Bangladesh started sending workers abroad in the 1970s, but a boost came in 2007 when spiralling oil prices dramatically increased demand for cheap labour in the Middle East.

Official figures show five million Bangladeshis are temporarily working abroad, but the number is estimated to be nine million if illegal workers are included.

At home, some 40 per cent of its 144 million people still live in poverty, but studies by the World Bank show that number has been dropping by nearly two per cent a year thanks largely to the flow of remittances into rural areas.

“Remittance is the lifeblood of Bangladesh’s economy.

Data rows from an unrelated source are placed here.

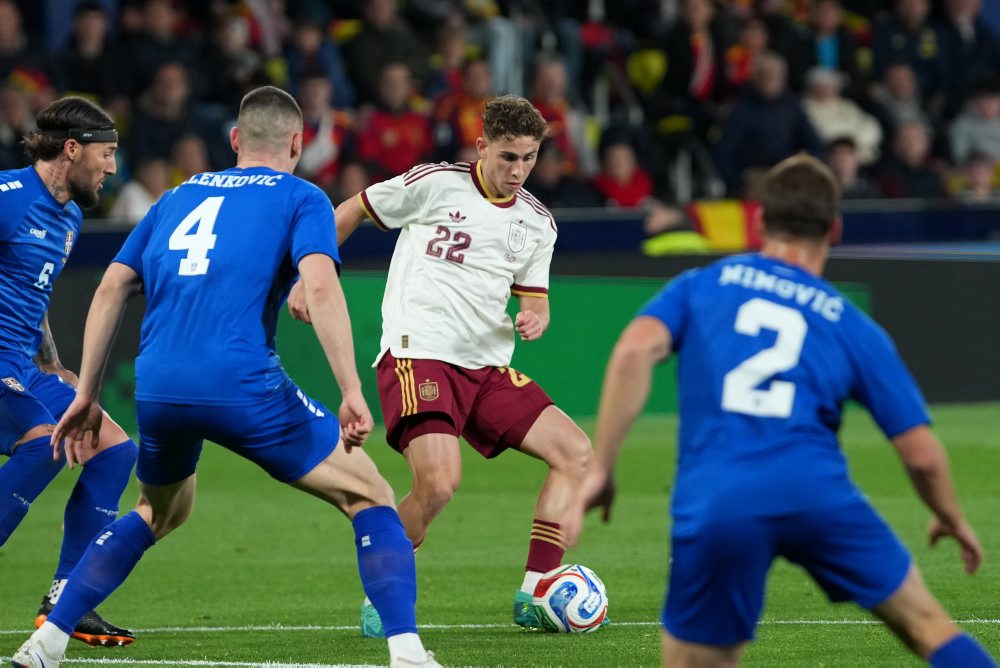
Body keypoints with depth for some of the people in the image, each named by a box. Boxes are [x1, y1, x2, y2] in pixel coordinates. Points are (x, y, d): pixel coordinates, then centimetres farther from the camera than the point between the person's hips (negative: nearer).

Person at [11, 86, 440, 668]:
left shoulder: (178, 197, 24)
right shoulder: (301, 198, 8)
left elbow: (111, 291, 19)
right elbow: (320, 288, -10)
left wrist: (87, 395, 23)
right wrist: (352, 393, -13)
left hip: (155, 389, 5)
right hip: (242, 385, -5)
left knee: (161, 512, 32)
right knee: (370, 497, 7)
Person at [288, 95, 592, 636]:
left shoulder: (537, 222, 12)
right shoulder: (435, 184, -4)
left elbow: (535, 300, 19)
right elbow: (349, 213, 7)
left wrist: (533, 318, -6)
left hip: (487, 368, 7)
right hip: (418, 356, -7)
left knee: (575, 451, -5)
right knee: (440, 482, -26)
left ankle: (535, 597, 0)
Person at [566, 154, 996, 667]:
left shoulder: (701, 286, 19)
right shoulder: (852, 327, 19)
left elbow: (635, 350, -1)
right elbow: (921, 453, 17)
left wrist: (599, 468, -1)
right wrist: (952, 520, 37)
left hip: (712, 504, 0)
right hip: (815, 488, 0)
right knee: (924, 622, 15)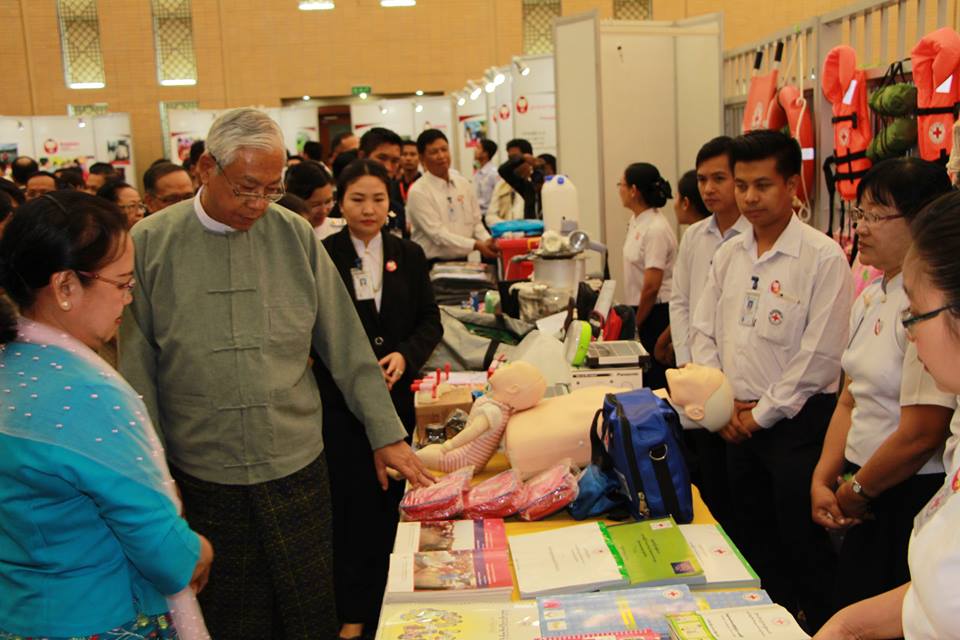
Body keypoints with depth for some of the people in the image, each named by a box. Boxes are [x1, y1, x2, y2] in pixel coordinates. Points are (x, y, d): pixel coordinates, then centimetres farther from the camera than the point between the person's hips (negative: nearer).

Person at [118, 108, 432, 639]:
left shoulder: (295, 236, -1)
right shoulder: (150, 244, -5)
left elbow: (346, 345, 4)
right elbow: (137, 371, -1)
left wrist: (387, 434, 4)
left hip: (297, 469, 1)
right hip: (203, 479, -1)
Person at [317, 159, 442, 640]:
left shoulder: (409, 255, 7)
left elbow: (430, 322, 8)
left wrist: (405, 354, -10)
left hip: (395, 397, 3)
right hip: (338, 401, -3)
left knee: (386, 504, 9)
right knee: (349, 505, 0)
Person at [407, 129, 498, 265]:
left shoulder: (463, 183, 10)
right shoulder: (418, 191, -8)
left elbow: (476, 222, 13)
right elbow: (437, 234, -15)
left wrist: (487, 241, -8)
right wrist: (476, 245, -22)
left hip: (462, 261, 5)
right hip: (432, 264, -5)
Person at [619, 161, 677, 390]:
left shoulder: (656, 229, -19)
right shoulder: (636, 221, 8)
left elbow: (651, 287, -20)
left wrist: (635, 324, -10)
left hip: (658, 311, -8)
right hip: (642, 308, 8)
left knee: (656, 378, -1)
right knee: (647, 375, 13)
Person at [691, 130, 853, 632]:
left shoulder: (823, 257, -12)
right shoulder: (729, 255, 7)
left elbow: (819, 355, -15)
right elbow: (703, 331, 10)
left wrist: (763, 413, -11)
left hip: (798, 421, -6)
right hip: (737, 420, 6)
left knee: (803, 545, 3)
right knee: (752, 539, 18)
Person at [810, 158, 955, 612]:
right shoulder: (872, 298, 9)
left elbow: (921, 435, -22)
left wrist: (855, 492, -7)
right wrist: (823, 481, 2)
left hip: (914, 497, -8)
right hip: (867, 502, 8)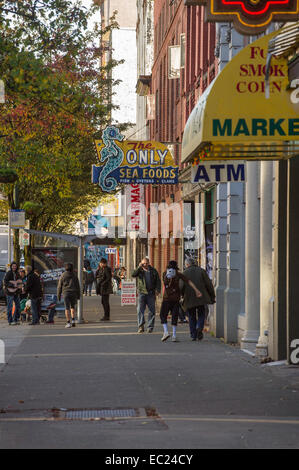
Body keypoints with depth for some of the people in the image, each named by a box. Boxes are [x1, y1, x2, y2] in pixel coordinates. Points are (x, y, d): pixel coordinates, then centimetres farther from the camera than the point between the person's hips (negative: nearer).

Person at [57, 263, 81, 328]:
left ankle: (68, 323, -5)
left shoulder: (62, 276, 0)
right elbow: (78, 286, 4)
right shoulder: (75, 276, 3)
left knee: (67, 308, 0)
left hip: (66, 293, -1)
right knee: (72, 307, 18)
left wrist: (58, 295, 8)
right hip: (73, 293, 1)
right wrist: (78, 295, 11)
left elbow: (59, 286, 1)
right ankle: (73, 320, 4)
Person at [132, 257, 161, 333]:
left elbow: (158, 281, 10)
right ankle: (141, 326, -11)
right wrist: (139, 267, -18)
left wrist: (158, 290, -2)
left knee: (152, 311, 3)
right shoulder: (139, 270, 5)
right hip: (142, 292, -1)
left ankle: (150, 327, 10)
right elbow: (133, 275, -14)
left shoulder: (153, 270, 7)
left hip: (151, 293, 2)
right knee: (140, 309, -12)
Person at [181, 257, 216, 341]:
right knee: (201, 315, 11)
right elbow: (209, 284, 2)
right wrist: (212, 296, 7)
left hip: (189, 299, 0)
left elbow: (181, 287, -2)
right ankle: (199, 328, -16)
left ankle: (193, 335, 6)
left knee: (192, 317, 11)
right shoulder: (201, 271, 5)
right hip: (201, 298, 0)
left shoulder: (185, 273, 2)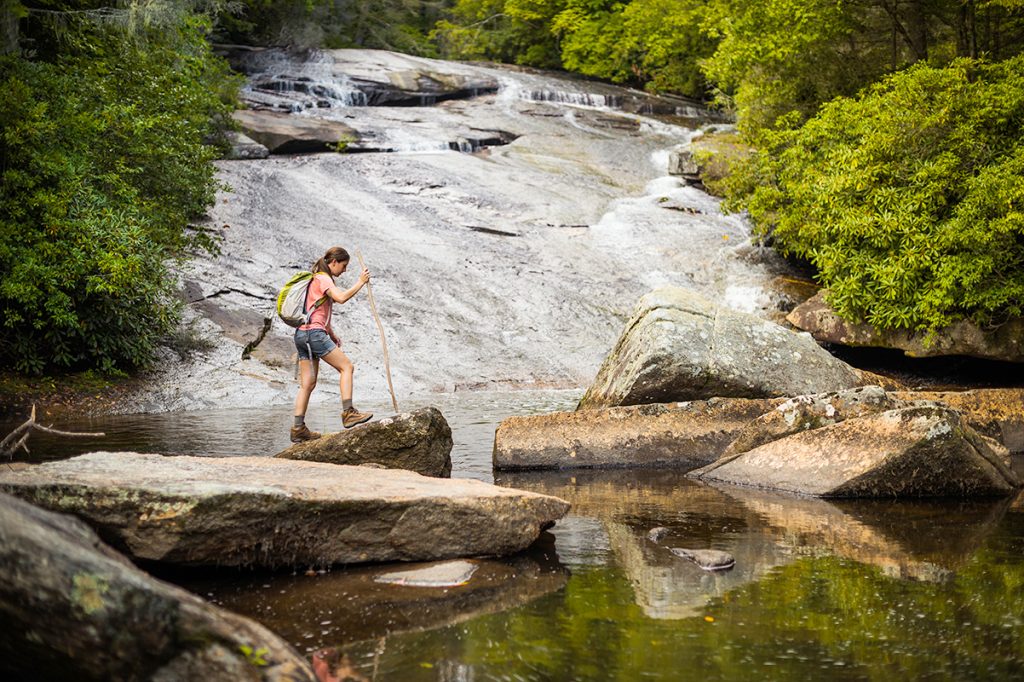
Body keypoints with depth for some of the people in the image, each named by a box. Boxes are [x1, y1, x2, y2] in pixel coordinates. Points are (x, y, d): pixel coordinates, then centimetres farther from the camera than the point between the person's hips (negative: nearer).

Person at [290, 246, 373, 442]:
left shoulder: (318, 279, 24)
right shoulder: (323, 279, -7)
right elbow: (341, 297, -25)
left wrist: (331, 333, 25)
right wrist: (360, 282, -15)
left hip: (302, 334, 10)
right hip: (314, 333, -10)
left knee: (308, 384, 7)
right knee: (347, 367, -8)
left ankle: (298, 429, 4)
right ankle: (348, 413, -15)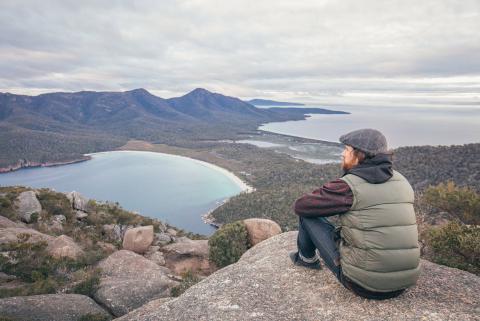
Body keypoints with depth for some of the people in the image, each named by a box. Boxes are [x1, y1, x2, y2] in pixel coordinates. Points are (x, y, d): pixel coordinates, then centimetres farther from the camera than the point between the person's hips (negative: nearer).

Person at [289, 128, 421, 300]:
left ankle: (307, 257, 31)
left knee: (307, 213, 4)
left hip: (362, 284, -6)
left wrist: (327, 203, 14)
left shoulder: (348, 186, -16)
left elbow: (300, 206, -6)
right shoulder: (402, 181, 4)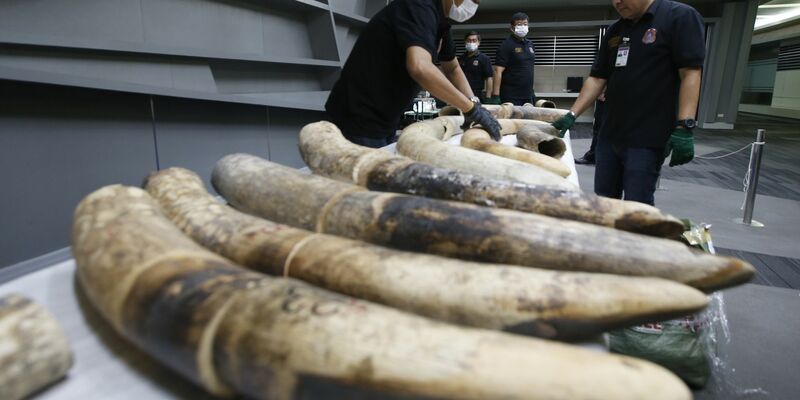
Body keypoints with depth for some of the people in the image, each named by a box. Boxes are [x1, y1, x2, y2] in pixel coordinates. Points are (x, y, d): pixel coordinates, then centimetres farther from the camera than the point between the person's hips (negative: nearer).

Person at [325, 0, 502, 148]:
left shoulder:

It has changed the country, with districts that have sent more people abroad now far richer than others,” said Mosharraf Hossain, an MP-turned-recruitment agent.

In neighbouring Nepal, 2.2 million overseas workers contribute about one billion dollars a year to the economy, according to the Department of Labour, which says the economic crisis has already hit its remittances inflow.

“Our preliminary reports say that there has been a drop of between five to 10 per cent in the numbers going abroad in September and October,” department spokesman Shsyam Khatri Chetri said. “We are anticipating a further fall in the numbers leaving.”

In Kathmandu, recruiter Binod Karki has been sending around 100 workers to Malaysia every month for the past five years, but cutbacks have started to bite. “Since the crash, demand for factory workers has completely dried up,” said Karki.

In Sri Lanka, overseas workers sent home $1.97bn from January to August this year, 23 per cent up on the same period last year. Central Bank Governor Nivard Cabraal said the crisis was yet to affect Sri Lanka’s remittances and he was hopeful Gulf economies would be shielded from problems in the US and Europe.

In Bangladesh, the World Bank’s senior economist Zahid Hussein was also hopeful remittances to poor nations would weather the current economic storm.

“We’re monitoring the situation closely,” he said, adding that remittances remained fairly robust during economic downturns in 2001 and the early 1990s.

“If this recession is as bad and as deep as people are saying then I would expect the strong growth in remittances seen in the last few years to slow.”